Provided data:
=== Section Start ===

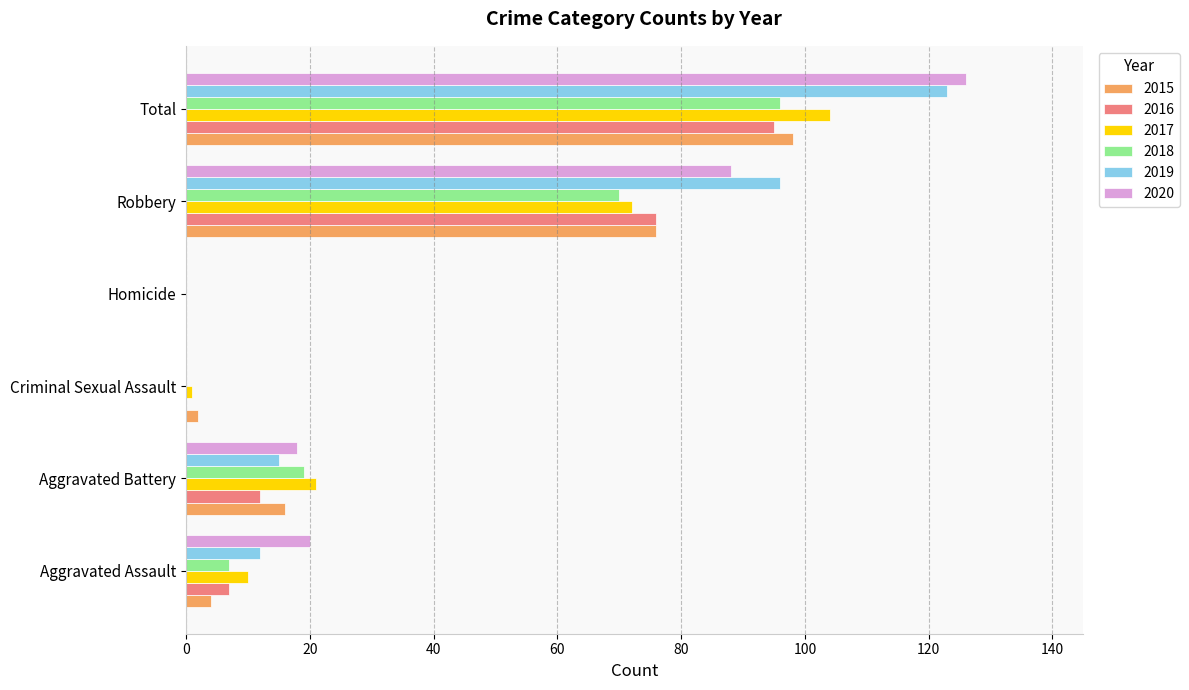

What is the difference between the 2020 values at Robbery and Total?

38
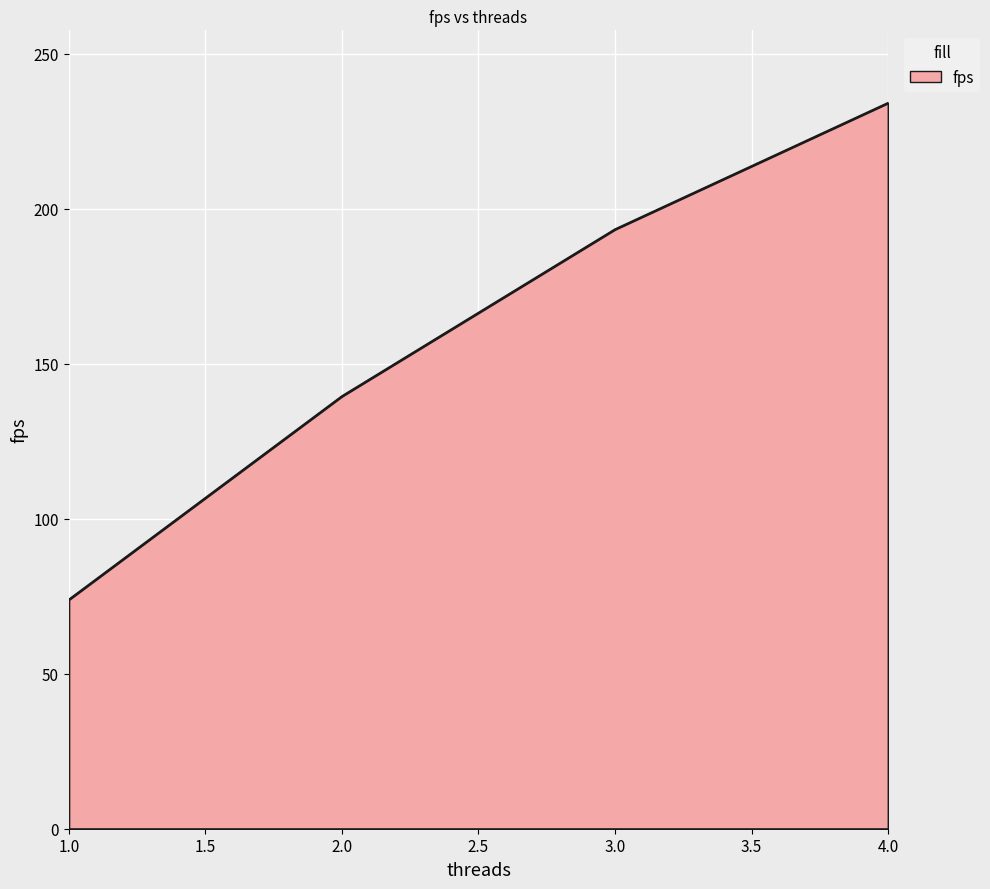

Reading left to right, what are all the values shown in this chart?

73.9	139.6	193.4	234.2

=== Section End ===
=== Section Start ===

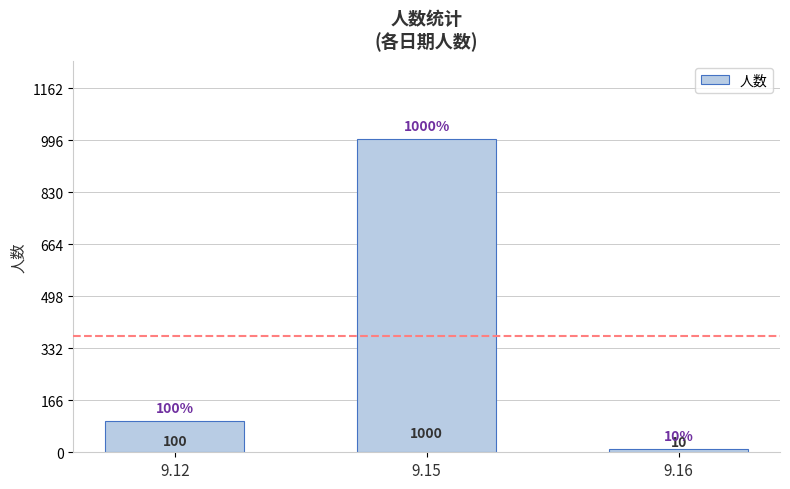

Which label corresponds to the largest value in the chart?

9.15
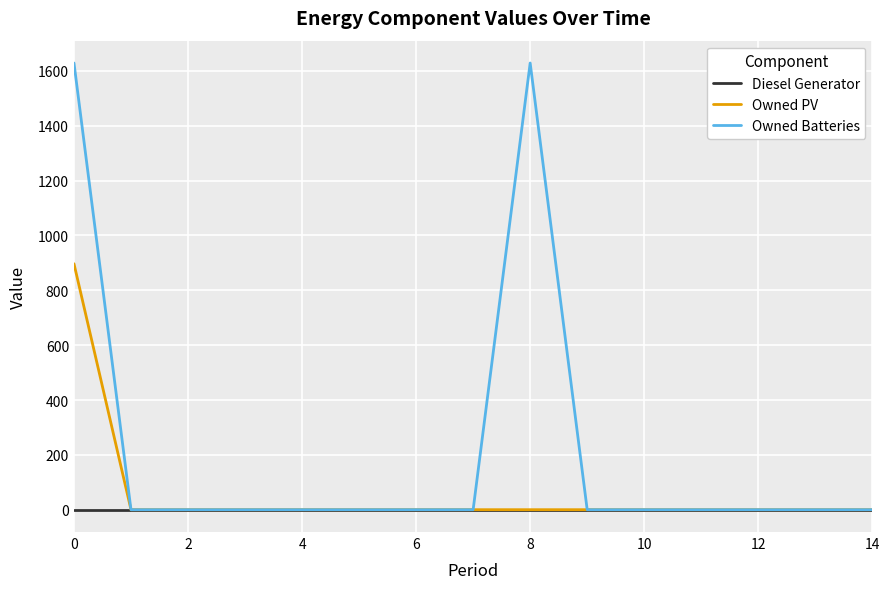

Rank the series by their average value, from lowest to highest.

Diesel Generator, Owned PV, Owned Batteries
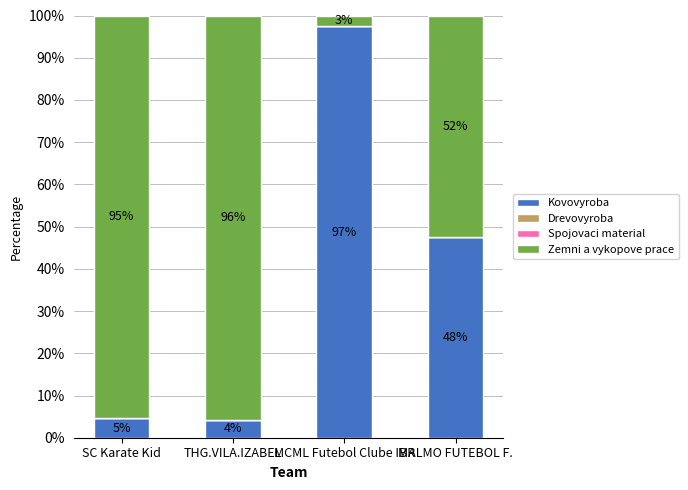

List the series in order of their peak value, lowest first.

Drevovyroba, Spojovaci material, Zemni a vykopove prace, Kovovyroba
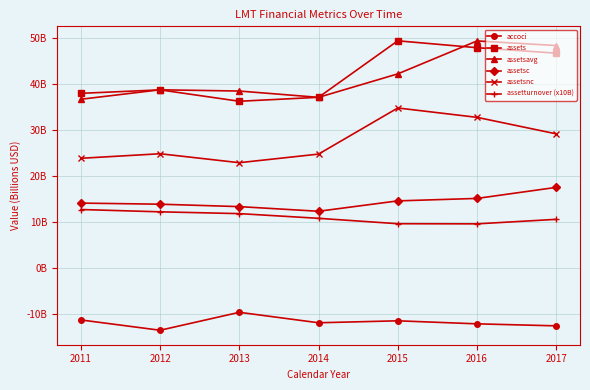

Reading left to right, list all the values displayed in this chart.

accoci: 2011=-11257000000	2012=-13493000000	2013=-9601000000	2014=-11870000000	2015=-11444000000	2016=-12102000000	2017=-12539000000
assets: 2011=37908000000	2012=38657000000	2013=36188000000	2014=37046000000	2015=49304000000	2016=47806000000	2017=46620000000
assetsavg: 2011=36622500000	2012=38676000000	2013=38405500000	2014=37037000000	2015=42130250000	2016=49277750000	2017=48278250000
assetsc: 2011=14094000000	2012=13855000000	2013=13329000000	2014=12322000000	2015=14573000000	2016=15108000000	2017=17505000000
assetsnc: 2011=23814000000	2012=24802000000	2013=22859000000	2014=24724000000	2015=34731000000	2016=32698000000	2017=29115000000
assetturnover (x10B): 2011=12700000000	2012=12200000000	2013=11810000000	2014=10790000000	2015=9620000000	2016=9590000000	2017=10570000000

=== Section End ===

Reproduce the stretch of the material above from the line containing "What is the" through the line containing "Reading left to right, what", keeping every character unchanged. Leave the pictures out of your copy.

Written solution:
What is the difference between the 2020 values at Robbery and Total?

38

Reading left to right, what are all the values shown in this chart?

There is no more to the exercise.